*RAW DATA*
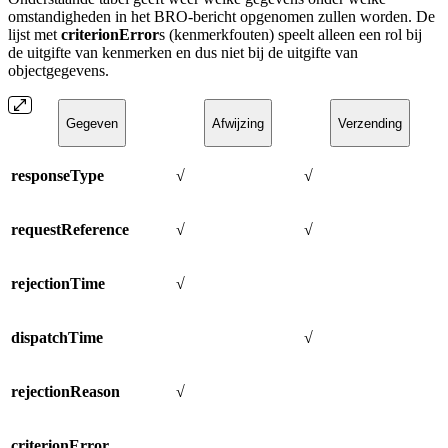
omstandigheden in het BRO-bericht opgenomen zullen worden. De
lijst met
criterionError
s (kenmerkfouten) speelt alleen een rol bij
de uitgifte van kenmerken en dus niet bij de uitgifte van
objectgegevens.
Gegeven
Afwijzing
Verzending
responseType
√
√
requestReference
√
√
rejectionTime
√
dispatchTime
√
rejectionReason
√
criterionError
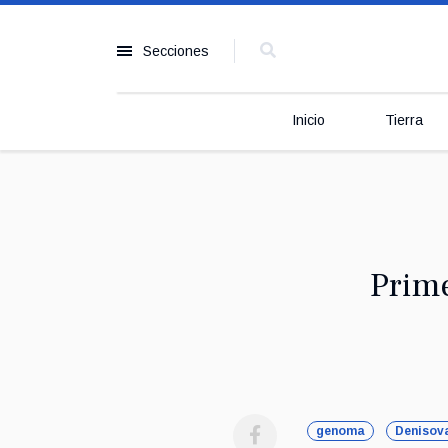
Secciones
Inicio
Tierra
Prim
genoma
Denisov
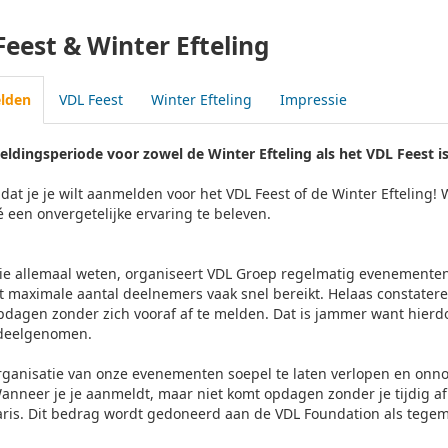
Feest & Winter Efteling
lden
VDL Feest
Winter Efteling
Impressie
ldingsperiode voor zowel de Winter Efteling als het VDL Feest is
dat je je wilt aanmelden voor het VDL Feest of de Winter Efteling!
 een onvergetelijke ervaring te beleven.
llie allemaal weten, organiseert VDL Groep regelmatig evenemente
t maximale aantal deelnemers vaak snel bereikt. Helaas constate
dagen zonder zich vooraf af te melden. Dat is jammer want hierd
deelgenomen.
ganisatie van onze evenementen soepel te laten verlopen en onn
Wanneer je je aanmeldt, maar niet komt opdagen zonder je tijdig a
laris. Dit bedrag wordt gedoneerd aan de VDL Foundation als teg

*AIM OF THE EXERCISE*
Beginning with the line that contains "rejectionTime" and ending with the last line of the data, restate each line word for word. Exclude the pictures.

*TASK RESPONSE*
rejectionTime
√
dispatchTime
√
rejectionReason
√
criterionError
Secciones
Inicio
Tierra
Prim
genoma
Denisov
Feest & Winter Efteling
lden
VDL Feest
Winter Efteling
Impressie
ldingsperiode voor zowel de Winter Efteling als het VDL Feest is
dat je je wilt aanmelden voor het VDL Feest of de Winter Efteling!
 een onvergetelijke ervaring te beleven.
llie allemaal weten, organiseert VDL Groep regelmatig evenemente
t maximale aantal deelnemers vaak snel bereikt. Helaas constate
dagen zonder zich vooraf af te melden. Dat is jammer want hierd
deelgenomen.
ganisatie van onze evenementen soepel te laten verlopen en onn
Wanneer je je aanmeldt, maar niet komt opdagen zonder je tijdig a
laris. Dit bedrag wordt gedoneerd aan de VDL Foundation als teg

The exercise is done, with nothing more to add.